By comparison, Washington state voters “picked wrong” in seven elections since 1908, and six since 1960. . . .
Ferry County’s streak was probably just waiting for the law of averages to catch up to it.
Edward Tufte, a Yale University professor emeritus of political science and statistics, wrote what many consider the
defining statistical analysis of bellwether counties in 1972. He cautioned in that study that a string of past picks
doesn’t mean a county can predict elections. Bellwether counties are a myth that have no scientific basis, and
shouldn’t be taken seriously, he wrote.
In an e-mail this week, Tufte was even more emphatic about the uselessness of bellwether counties: “They are the
B.S. of coincidence.”
Jenkins noted that Missouri, like Ferry County, lost its status of correct picks this year, so maybe there’s a new way to
look at things.
“I’m wondering if how goes Missouri, so goes Ferry County,” Jenkins said.”

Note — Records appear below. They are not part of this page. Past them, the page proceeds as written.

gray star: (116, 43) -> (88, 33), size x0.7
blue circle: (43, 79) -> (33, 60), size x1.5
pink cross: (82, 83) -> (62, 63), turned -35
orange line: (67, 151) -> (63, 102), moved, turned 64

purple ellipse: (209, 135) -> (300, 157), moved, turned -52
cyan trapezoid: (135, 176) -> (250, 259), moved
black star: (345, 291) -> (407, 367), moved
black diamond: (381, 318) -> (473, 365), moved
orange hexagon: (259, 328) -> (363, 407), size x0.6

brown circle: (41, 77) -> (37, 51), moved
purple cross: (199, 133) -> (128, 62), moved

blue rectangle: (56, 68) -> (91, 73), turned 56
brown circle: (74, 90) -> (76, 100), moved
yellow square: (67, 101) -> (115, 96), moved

http://www.npr.org/templates/story/story.php?storyId=96116110
Howard Berkes, “What is a Bellwether Electoral District?” NPR News, October 24, 2008
I missed this excellent NPR news account of bellwether electoral districts last October. It provides a smart accurate
summary of the Tufte-Sun paper and makes the practical point that journalists need not memorialize coincidences that
result from data mining of election results.